● **LIST OF TASKS**
1. In the weight-loss blog post, how much did the writer weigh at Navy boot camp in 1999?
2. Revise a passage of the weight-loss blog post: begin at the words "I was 17, in" and stop after "weighed 230 lbs.", changing "exercise" to "work out" throughout that span.
3. Resume the weight-loss blog post after its final sentence and write what comes next.

● **STUDY TEXT**
Segment Open

I'll start tomorrow.......

Good evening, all. This whole blogging thing is a veritably new idea for me so bear with me as I work out the kinks of trying to figure out all the trick of the blogosphere trade. My name is Evita Sawyers. I weigh 357 pounds at last count. What is that you say? No, I was not always this way. Let me demonstrate. Exhibit A:


The year: 1999, The location: United Stated Naval Boot Camp, The weight: 195.
I was 17, in shape and a size 11 or 12. I could run a mile and a half in 12 minutes and thirty seconds, do 82 sit-ups in two minutes and I could shop at normal clothing stores (NY&CO, The Gap, Etc.) I was young, I looked good and I was comfortable.

However, as life dragged on, I began a slow descent into obesity. First it was ten pounds, then 20, then 40. I was eating out a lot and eating really late at night. I wasn't making time to exercise. Before I knew it, I weighed 230 lbs.

Presenting Exhibit B:


The year: 2001, The location: Pearl Harbor Naval Base, The weight: 230 lbs.
You know, actually, I don't think I look too bad in this photo. I was on my way to the Persian Gulf and while I wasn't my ideal weight, the extra forty lbs. wasn't all that uncomfortable. But just wait, because if I thought I was fat then I had no idea that I was going to learn the true meaning of fat soon enough......

Presenting Exhibit C:


The year: 2003, The place: USS Boxer, The weight: 305 lbs
Yeah, for those of you wondering, I am big hunk of chocolate marshmallow fluff on the far left. I will never forget that fateful day when I had to weigh in for our annual Physical Readiness test and I tipped the scales at a whopping 305 lbs. Wow, a far cry off from the 195 lbs girl I knew just 2 short years before. I couldn't wear any of my uniforms. I actually had to buy a completely different kind of pant to wear and people began to make fun of me in my division. Something other than my pants buttons had to give.......

Presenting Exhibit D:


The year: 2003, The place: my church, The weight: 255 lbs.

Segment Closed

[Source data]
Segment Open

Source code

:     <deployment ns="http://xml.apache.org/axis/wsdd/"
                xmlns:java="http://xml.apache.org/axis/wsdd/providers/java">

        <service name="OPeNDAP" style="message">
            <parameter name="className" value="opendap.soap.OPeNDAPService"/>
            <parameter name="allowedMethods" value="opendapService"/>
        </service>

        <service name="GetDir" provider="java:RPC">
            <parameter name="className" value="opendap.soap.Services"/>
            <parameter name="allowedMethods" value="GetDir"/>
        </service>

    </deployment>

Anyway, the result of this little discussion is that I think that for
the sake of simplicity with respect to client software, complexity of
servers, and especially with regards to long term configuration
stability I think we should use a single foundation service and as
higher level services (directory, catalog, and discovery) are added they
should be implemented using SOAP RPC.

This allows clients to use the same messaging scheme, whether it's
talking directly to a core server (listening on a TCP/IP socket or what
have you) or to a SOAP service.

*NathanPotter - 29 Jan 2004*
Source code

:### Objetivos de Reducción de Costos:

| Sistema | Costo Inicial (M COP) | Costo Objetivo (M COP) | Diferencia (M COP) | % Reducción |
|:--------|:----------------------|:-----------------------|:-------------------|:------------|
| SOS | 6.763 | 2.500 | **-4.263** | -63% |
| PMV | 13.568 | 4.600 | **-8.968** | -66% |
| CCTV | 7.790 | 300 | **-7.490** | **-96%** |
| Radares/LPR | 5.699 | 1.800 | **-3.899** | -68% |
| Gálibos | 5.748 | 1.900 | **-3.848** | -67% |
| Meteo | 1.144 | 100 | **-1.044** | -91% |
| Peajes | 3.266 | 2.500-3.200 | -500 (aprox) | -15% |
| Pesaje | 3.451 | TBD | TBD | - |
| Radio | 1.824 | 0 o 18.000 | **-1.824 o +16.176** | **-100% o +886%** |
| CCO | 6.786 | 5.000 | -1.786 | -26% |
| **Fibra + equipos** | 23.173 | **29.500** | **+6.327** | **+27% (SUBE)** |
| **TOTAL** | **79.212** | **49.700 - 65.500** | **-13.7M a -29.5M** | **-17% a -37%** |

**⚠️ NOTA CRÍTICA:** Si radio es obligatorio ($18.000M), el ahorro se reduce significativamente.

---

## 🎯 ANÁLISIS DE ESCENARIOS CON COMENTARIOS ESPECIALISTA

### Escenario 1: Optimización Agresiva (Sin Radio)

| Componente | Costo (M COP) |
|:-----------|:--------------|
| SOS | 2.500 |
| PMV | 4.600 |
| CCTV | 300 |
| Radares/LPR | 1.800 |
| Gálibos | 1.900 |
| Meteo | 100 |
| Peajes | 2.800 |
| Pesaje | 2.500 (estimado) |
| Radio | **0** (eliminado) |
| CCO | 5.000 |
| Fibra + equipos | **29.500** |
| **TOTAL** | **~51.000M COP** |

Segment Closed

● **ANSWERS TO THIS EXERCISE**
1. 195 pounds.

2.
I was 17, in shape and a size 11 or 12. I could run a mile and a half in 12 minutes and thirty seconds, do 82 sit-ups in two minutes and I could shop at normal clothing stores (NY&CO, The Gap, Etc.) I was young, I looked good and I was comfortable.

However, as life dragged on, I began a slow descent into obesity. First it was ten pounds, then 20, then 40. I was eating out a lot and eating really late at night. I wasn't making time to work out. Before I knew it, I weighed 230 lbs.

3.
After gaining another 5 lbs. boosting my weight to 310, I began to take control of the situation. I took the bull by the horns (or the heifer by the udder) and started working out two hours a day, six days a week. I stayed away from ALL junk food and drank NOTHING but water. And for the most part it was easy. I was on deplyoment on my ship at the time and so as long as I stayed away from the snack bar while it was open, walk quickly past the dessert and juice bar in the galley, and went to the gym (which wasn't hard cause I had oodles of time on my hands), I did good. Plus I had some friends to keep me going so I was set. I lost 65 lbs in three months and I felt really good. I spent a small fortune on a new wardrobe and I had a new leash on life. This is when I met my husband..........

Presenting Exhibit E:


The year: 2003, The place: J Street Marina, The weight: Unbelievably still 255
We fell in love and the rest is history. We decided to get married and I found my dress for cheap. I vowed to maintain this new found self-control and make it to my goal weight. But as wedding stresses built up so did my trips to the drive-thru by the time I got married I could barely get into my dress.....

Presenting Exhibit F:


The year: 2004, The place: J Street Marina, The weight: 270 lbs
Even with the extra 20 lbs it was a beautiful day. I tried after we got married to get back on track. I went to Weight Watchers and everything but by the year 2005 I had gained all my weight back that I had lost with interest. I was weighing in at 325 lbs. We went through a particularly rough patch in our marriage and once we got through it, I went down to Tijuana, Mexico and began to start this new diet craze that all my friends had been trying. It made the weight melt off. I had lost almost 40 lbs. in six weeks. But little did I know that something else was going on in my belly. You know that old rhyme "First comes love, then comes marriage, then comes Evita with the baby carriage"? Well I was pregnant and (GASP!) it was twins! We were so stoked. I naturally couldn't think about my weight now, I had not one, but two babies to feed. And feed them I did. I gained a whopping 120 lbs from the time I found out I was pregnant to the time I delivered.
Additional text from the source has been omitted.